**DESCRIPTION OF THE TASK:** Take the material below and reproduce, word for word, only the lines from the line with "nose: (226, 52)" through the line with "left knee: (145, 152)".

**AVAILABLE RECORDS:**
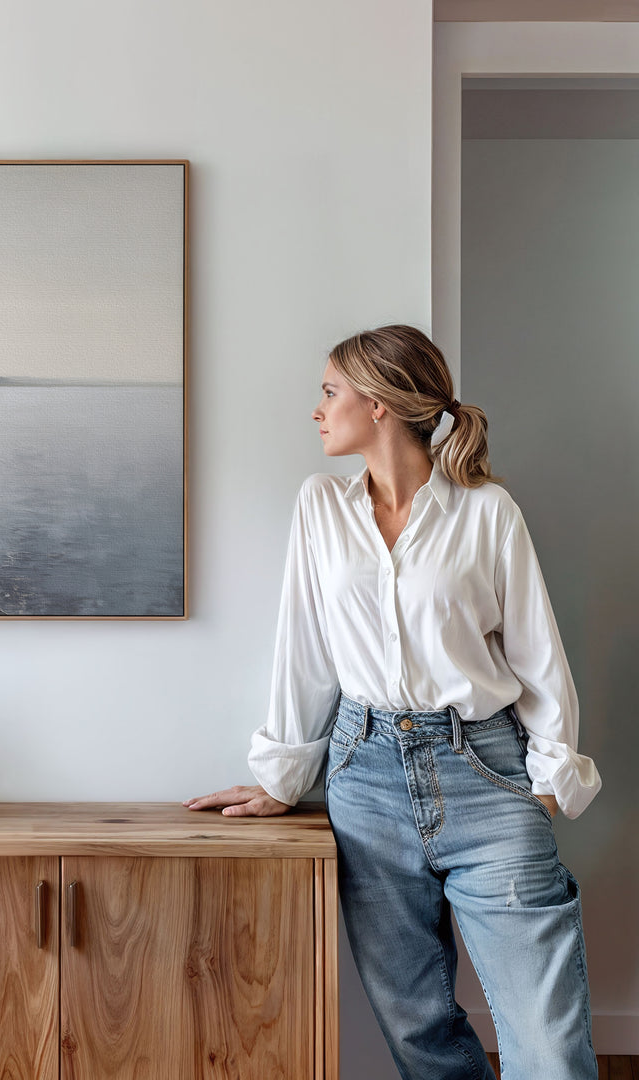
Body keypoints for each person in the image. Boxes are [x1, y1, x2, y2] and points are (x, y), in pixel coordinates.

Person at [185, 325, 601, 1080]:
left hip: (486, 771)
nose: (317, 410)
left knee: (547, 1041)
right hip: (365, 777)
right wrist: (283, 776)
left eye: (330, 392)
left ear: (378, 404)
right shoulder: (320, 506)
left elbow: (538, 654)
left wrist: (546, 782)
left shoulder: (487, 512)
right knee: (418, 1031)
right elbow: (304, 650)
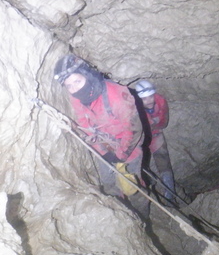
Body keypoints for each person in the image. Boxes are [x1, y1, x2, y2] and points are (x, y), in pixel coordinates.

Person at [54, 54, 144, 200]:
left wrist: (120, 155)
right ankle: (120, 209)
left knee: (132, 189)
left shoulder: (116, 95)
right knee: (109, 185)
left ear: (87, 75)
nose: (74, 88)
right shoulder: (76, 96)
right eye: (69, 86)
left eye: (77, 81)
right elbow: (84, 122)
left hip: (129, 149)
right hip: (105, 147)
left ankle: (141, 210)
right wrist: (102, 150)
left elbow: (133, 130)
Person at [134, 80, 176, 201]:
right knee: (139, 162)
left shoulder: (160, 101)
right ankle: (148, 184)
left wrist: (153, 125)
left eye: (151, 97)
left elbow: (164, 122)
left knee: (163, 162)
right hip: (141, 136)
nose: (149, 101)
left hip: (155, 133)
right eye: (144, 99)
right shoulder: (135, 109)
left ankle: (170, 195)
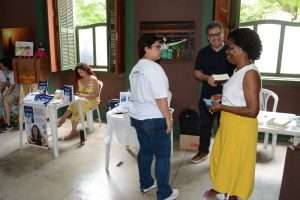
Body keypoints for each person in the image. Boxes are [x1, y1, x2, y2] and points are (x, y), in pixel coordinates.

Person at [203, 28, 262, 200]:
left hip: (241, 127)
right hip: (231, 124)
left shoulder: (250, 74)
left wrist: (221, 107)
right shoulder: (238, 71)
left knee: (238, 163)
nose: (226, 52)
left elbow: (252, 111)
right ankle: (225, 188)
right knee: (226, 160)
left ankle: (235, 195)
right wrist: (222, 98)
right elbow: (239, 96)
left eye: (230, 48)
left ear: (243, 50)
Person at [129, 34, 179, 200]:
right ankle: (164, 193)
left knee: (145, 152)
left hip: (138, 118)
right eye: (157, 47)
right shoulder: (154, 68)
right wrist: (168, 119)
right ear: (146, 49)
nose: (161, 50)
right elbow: (160, 97)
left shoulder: (135, 69)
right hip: (154, 118)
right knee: (163, 156)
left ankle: (146, 183)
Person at [192, 21, 235, 163]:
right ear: (207, 37)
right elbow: (197, 72)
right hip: (207, 97)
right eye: (211, 35)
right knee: (205, 125)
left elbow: (239, 71)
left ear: (223, 34)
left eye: (217, 34)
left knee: (226, 127)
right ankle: (203, 152)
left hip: (228, 99)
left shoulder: (232, 51)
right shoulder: (203, 53)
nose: (215, 37)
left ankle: (224, 154)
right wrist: (206, 78)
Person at [58, 63, 100, 140]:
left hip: (92, 100)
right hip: (82, 100)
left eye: (82, 72)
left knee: (77, 105)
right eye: (79, 72)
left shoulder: (93, 79)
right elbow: (79, 92)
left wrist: (82, 95)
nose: (80, 74)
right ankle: (70, 127)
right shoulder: (79, 80)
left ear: (87, 70)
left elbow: (96, 94)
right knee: (76, 103)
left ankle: (63, 119)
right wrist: (78, 94)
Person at [0, 57, 20, 132]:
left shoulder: (12, 73)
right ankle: (7, 123)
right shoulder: (6, 73)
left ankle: (8, 124)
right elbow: (5, 84)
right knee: (4, 99)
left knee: (5, 100)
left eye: (2, 66)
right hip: (11, 92)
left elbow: (12, 87)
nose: (1, 67)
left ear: (6, 65)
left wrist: (4, 95)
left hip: (16, 93)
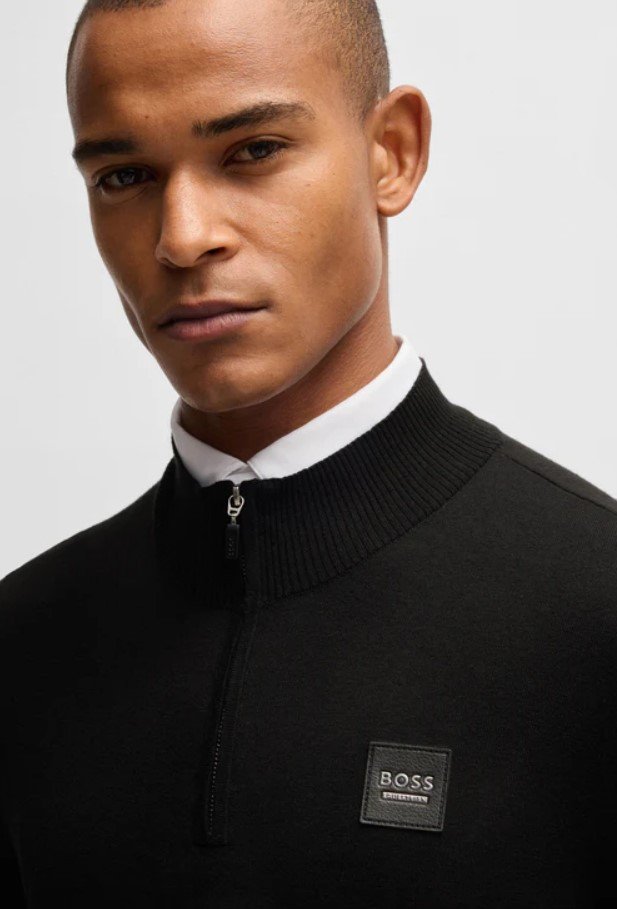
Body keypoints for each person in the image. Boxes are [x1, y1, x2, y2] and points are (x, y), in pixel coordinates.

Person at [1, 0, 615, 906]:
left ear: (392, 152)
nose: (182, 236)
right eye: (124, 175)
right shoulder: (22, 644)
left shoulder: (594, 614)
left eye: (252, 151)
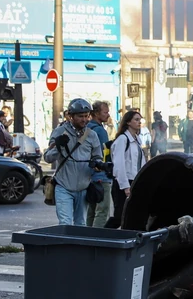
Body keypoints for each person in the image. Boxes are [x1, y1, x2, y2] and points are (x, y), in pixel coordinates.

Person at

**ANSWER TO THIS TASK:**
nose: (226, 52)
left elbow: (252, 111)
right ankle: (225, 188)
right knee: (226, 160)
left ankle: (235, 195)
right wrist: (222, 98)
right elbow: (239, 96)
left eye: (230, 48)
left ear: (243, 50)
Person at [129, 34, 179, 200]:
right ankle: (164, 193)
left knee: (145, 152)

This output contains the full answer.